I think the biggest advantage of wasm in terms of security is that it doesn't accept machine language written in the target machine, only in this artificial machine language. This means that it cannot encode arbitrary code that could be executed by the host machine. Everything it runs has necessarily to go through the wasm interpreter.
> This means that it cannot encode arbitrary code that could be executed by the host machine.

But the host machine still can, so it's not as big of advantage in that regard. If you could somehow deliver a payload of native code and jump to it, it'd work just fine. But the security you get is the fact that it's really hard to do that because there's no wasm instructions to jump to arbitrary memory locations (even if all the host ISAs do have those). Having a VM alone doesn't provide security against attacks.

It's often the case that VMs are used with memory-safe languages and those languages' runtime bounds checks and other features are what gives them safety moreso than their VM. In fact, most bytecode languages provide a JIT (including some wasm deployments) so you're actually running native code regardless.
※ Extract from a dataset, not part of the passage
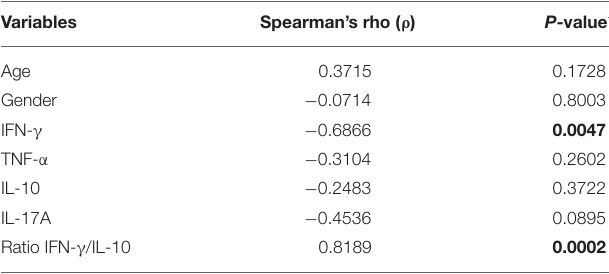
TABLE 3 | Univariate and multivariate comparison between subjects who stayed less or equal than 90 days and subjects who stayed longer than 90 days in an endemic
That's quite interesting. This is way outside of my wheelhouse - has this kind of approach been tried in other security contexts before? What would you even call that, virtualization?
The word is "bytecode" and the idea is as old as computing.
Java.
It's like JavaScript, Python or PHP. There are no pointers, only arrays, that cause the app to crash if it attempts to read out of the bounds.
I bought the early access of your book a while ago and completed the first few chapters which were available. I found it a fantastic resource, and I was keen to continue but other responsibilities have gotten in the way since. I recommend it!
Glad to hear!

If you haven't looked at it in a while — we just published a draft of the final technical chapter, and are planning an official launch on March 4. So, might be a good time to dig back in :-)

> actually quite readable, although some of the language can be a bit intimidating if you're not used to reading programming language papers

You're more generous than me, I think it's rubbish.

Would have been easier to read if they had written it more like an ISA manual.

You can understand the WASM spec in your sleep if you’ve ever worked through a type-system paper from the last two decades (or a logic paper from even earlier I guess).

Granted, not many people have, but there’s a reason why it makes sense for it to be written in that style: they want it to be very clear that the verification (typechecking, really) algorithm doesn’t have any holes, and for that it’s reasonable to speak the language of the people who prove that type of thing for a living.

The WASM spec is also the ultimate authoritative reference for both programmers and implementers. That’s different from the goals of an ISA manual, which usually only targets programmers and just says “don’t do that” for certain dark corners of the (sole) implementation. (The RISC-V manual is atypical in this respect; still, I challenge you to describe e.g. which PC value the handler will see if the user code traps on a base RV32IMA system.)

> You can understand the WASM spec in your sleep if you’ve ever worked through a type-system paper from the last two decades

Is there a lot of crossover between those people and people who work with assemblers or code generation? There's even more crossover with those people and understanding how to read a minimal ISA document.

This is an opportunity to learn. The way WebAssembly is defined is the standard way PL semantics are defined.
WebAssembly isn't a programming language, it's an ISA or a bytecode VM. They've defined it in a very over-engineered way, with different representations all the way through. It has created issues for people working on assemblers and code generation because it's hard to choose a good representation for compilers to generate. This all could have been avoided.
Those are all programming languages.